▶ AVAILABLE RECORDS
======
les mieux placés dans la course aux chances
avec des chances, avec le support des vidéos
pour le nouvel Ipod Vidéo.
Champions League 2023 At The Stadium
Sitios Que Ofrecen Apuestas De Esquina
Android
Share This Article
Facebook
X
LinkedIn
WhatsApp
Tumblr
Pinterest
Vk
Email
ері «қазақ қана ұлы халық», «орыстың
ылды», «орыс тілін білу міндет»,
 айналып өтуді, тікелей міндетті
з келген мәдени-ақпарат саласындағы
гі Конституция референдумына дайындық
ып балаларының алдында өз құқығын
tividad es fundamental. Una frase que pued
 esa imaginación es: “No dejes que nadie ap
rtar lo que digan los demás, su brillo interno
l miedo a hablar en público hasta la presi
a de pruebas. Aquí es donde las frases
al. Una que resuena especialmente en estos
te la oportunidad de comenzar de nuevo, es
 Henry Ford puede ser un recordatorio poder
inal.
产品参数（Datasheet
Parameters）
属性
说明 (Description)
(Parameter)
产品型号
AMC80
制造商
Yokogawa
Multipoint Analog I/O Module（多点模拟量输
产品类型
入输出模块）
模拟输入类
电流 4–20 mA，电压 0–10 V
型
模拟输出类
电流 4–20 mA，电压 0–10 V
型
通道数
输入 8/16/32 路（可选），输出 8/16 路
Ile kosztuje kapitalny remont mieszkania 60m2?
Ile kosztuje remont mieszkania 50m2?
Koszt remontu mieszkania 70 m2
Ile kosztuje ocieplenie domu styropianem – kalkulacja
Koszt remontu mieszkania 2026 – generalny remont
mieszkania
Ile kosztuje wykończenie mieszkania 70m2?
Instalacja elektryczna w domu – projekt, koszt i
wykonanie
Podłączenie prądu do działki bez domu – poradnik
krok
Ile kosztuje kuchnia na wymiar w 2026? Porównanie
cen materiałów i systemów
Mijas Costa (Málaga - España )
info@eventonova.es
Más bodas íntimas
======
▶ ABOUT THIS EXERCISE
How many of the lines above include the string "domu"? Reply with the number by itself.

▶ ANSWER AREA
3